:: Data to examine

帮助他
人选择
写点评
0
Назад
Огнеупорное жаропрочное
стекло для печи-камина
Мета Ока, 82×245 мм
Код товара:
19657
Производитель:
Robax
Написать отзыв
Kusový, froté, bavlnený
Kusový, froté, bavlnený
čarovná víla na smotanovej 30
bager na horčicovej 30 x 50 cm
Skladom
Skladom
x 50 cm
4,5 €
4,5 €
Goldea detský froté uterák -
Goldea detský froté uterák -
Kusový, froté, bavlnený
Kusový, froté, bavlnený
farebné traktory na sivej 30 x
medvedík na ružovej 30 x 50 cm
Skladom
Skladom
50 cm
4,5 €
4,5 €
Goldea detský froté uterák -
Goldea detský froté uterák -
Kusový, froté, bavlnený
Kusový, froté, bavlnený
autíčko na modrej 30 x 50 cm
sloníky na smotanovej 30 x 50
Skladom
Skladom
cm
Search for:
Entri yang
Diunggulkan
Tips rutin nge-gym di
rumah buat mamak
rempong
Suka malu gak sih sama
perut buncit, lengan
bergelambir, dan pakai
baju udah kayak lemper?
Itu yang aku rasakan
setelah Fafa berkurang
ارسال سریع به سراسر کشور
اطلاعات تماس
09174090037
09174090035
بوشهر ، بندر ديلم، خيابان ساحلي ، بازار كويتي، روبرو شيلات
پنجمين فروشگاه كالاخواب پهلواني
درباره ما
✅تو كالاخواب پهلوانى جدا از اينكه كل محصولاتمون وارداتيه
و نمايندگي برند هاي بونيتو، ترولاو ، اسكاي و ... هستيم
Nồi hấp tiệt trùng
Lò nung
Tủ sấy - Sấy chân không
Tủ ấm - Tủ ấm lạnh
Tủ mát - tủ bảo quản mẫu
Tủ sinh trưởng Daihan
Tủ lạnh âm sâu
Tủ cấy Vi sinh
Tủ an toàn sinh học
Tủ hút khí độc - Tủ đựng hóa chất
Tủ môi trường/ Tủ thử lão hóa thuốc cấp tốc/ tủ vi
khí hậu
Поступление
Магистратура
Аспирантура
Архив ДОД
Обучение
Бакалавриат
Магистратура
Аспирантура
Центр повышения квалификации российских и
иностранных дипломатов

::::
:: Data to examine

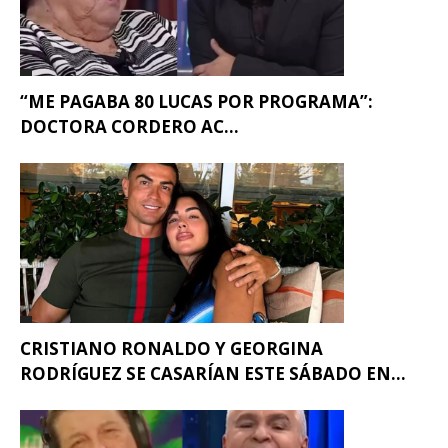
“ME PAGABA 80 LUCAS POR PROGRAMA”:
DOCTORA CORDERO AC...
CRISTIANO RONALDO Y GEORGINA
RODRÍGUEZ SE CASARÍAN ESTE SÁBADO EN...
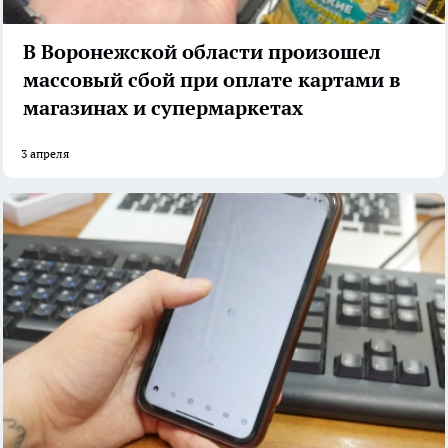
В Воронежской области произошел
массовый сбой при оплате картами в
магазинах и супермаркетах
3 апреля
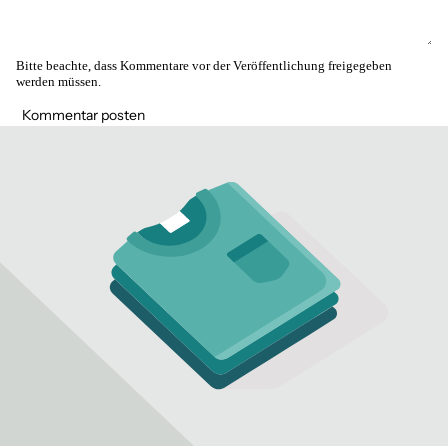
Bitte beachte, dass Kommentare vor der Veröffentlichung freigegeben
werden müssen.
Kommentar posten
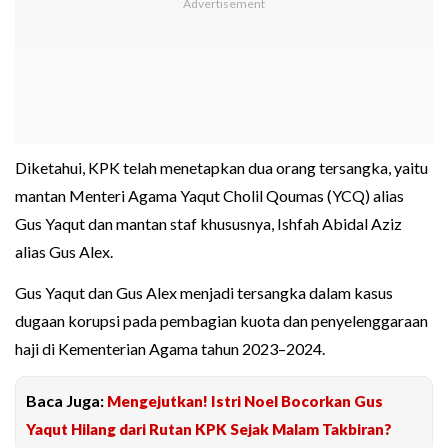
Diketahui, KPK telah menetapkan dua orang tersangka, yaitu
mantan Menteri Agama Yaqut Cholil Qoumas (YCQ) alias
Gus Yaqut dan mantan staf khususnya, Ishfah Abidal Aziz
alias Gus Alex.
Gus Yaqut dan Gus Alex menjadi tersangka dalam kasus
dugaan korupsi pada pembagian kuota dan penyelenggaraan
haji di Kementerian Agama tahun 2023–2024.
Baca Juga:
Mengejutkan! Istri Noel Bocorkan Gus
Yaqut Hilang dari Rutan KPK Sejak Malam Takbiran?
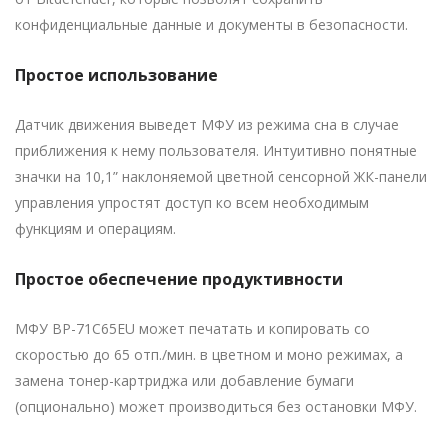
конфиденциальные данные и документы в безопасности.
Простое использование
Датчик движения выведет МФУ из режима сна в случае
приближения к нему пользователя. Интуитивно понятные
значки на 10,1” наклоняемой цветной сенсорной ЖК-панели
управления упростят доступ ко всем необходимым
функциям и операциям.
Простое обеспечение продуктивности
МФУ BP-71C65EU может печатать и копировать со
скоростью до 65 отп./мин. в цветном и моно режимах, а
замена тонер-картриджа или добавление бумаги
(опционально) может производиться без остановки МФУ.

::::
:: Data to examine

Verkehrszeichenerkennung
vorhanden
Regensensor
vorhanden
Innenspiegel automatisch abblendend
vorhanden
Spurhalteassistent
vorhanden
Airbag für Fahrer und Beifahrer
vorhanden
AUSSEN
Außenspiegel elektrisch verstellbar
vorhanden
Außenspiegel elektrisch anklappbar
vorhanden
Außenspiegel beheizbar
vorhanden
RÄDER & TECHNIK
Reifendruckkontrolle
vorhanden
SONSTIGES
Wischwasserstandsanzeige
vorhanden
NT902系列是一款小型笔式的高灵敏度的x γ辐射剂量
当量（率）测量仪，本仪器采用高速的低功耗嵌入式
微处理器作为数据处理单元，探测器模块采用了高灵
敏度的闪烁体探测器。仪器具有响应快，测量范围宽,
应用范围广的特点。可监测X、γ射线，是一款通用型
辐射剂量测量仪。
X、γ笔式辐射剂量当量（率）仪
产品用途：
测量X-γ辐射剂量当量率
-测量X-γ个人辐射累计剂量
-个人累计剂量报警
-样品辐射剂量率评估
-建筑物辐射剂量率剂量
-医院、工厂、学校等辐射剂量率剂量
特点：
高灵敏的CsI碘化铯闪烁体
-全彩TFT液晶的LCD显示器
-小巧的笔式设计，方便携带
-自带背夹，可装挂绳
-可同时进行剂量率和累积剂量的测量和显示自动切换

::::

Exercise requirements. Taking the entries above, write out exactly the lines starting with the line containing "Tủ sinh trưởng Daihan" and going on through the line containing "иностранных дипломатов", both included, and nothing else.

Solution.
Tủ sinh trưởng Daihan
Tủ lạnh âm sâu
Tủ cấy Vi sinh
Tủ an toàn sinh học
Tủ hút khí độc - Tủ đựng hóa chất
Tủ môi trường/ Tủ thử lão hóa thuốc cấp tốc/ tủ vi
khí hậu
Поступление
Магистратура
Аспирантура
Архив ДОД
Обучение
Бакалавриат
Магистратура
Аспирантура
Центр повышения квалификации российских и
иностранных дипломатов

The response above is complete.